Whether to represent the brand or to demonstrate that there is a place in the streaming universe for “offensive” humor, Gillis and company diligently push some buttons. (The Netflix guide describes “Tires” as “deadpan” and “raunchy.”) Among other things, we get “gay” as a pejorative, Shane puts on a bad Japanese accent, the word “pussy” in two senses (neither of which has anything to do with cats), an Italian insult, a joke about Jewish noses , a lot of talk about breasts and butts (not the terms used here) and a lot of sexual jokes. (I was going to write “crude sex jokes,” but it seemed redundant.) As if to balance this out, almost all of the women in the series (clients, most of them) are smarter than the men. (Except Cal, who would simply like to continue his work.)

You could say that these are characters and don't represent the personal predilections of the writers and actors, or that there are people like that in the world (presumably some are fans of Gillis' comedy), so the creators are just being, you know . , honest. Some of them are clearly idiots. I'm pretty sure we're supposed to think of Shane as a charming, even admirable, self-possessed guy, in control of a situation (albeit to no positive effect) in a way that Will, a classic jerk, is not. . And yet, Gillis' best moments are when he stops being a jerk for a moment and becomes genuinely helpful or thoughtful; He has a surprising softness. As a screen presence, he is not unattractive.

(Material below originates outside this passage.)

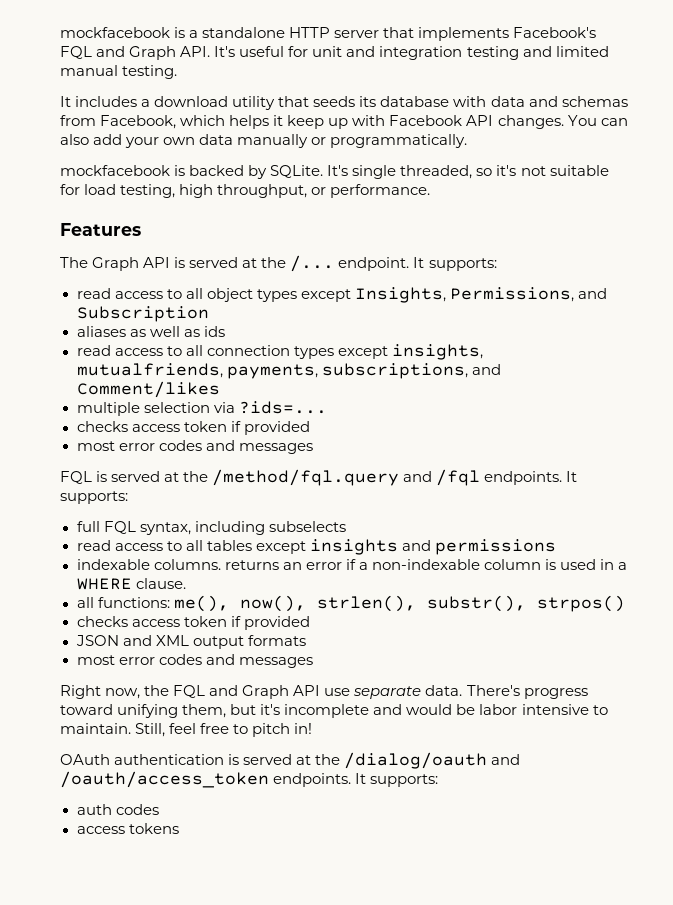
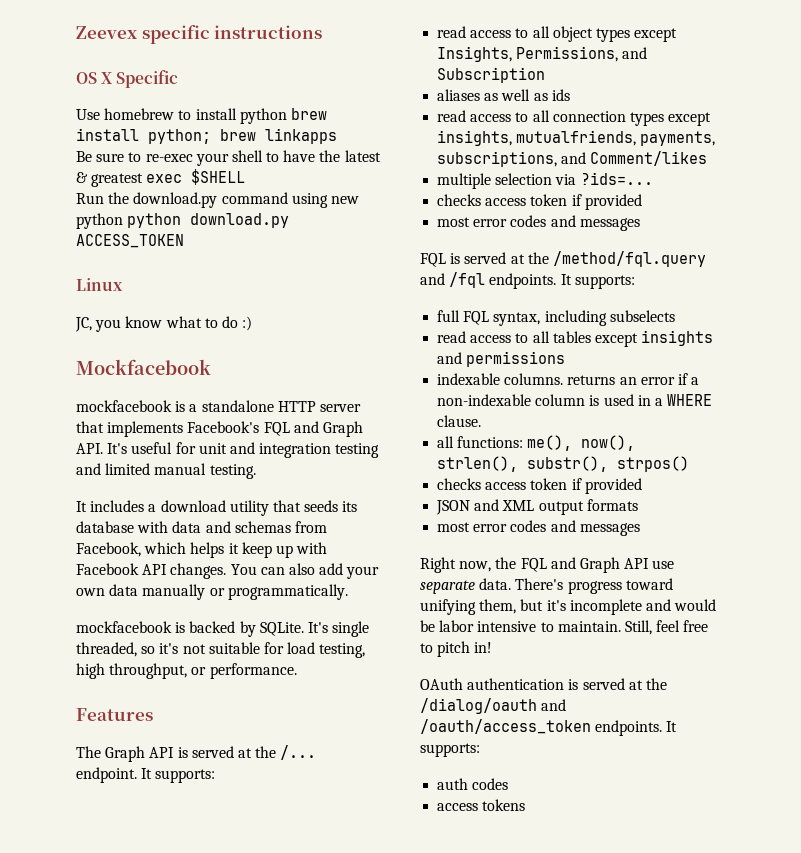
(60, 32) none -> [76,25,323,44] [76,70,179,88] [76,108,327,124] [76,128,337,144] [76,150,381,166] [76,169,246,187] [76,192,359,208] [76,213,290,229] [76,234,184,248] [76,278,123,291] [75,316,253,332] [76,359,211,375] Zeevex specific instructions // OS X Specific // Use homebrew to install python brew install python; brew linkapps // Be sure to re-exec your shell to have the latest & greatest exec $SHELL // Run the download.py command using new python python download.py ACCESS_TOKEN // Linux // JC, you know what to do :) // Mockfacebook //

The dilemma of what constitutes a joke and how to take it is, of course, at the center of much professional (and political) discourse these days, and people are always telling other people that they just don't get it or that they are being too sensitive or not sensitive enough. I didn't feel outraged: the humor, like the characters, is too juvenile to take seriously. Still, I didn't laugh even once. Humor is fun in that sense.

The season has a happy ending. It has to do with those tires.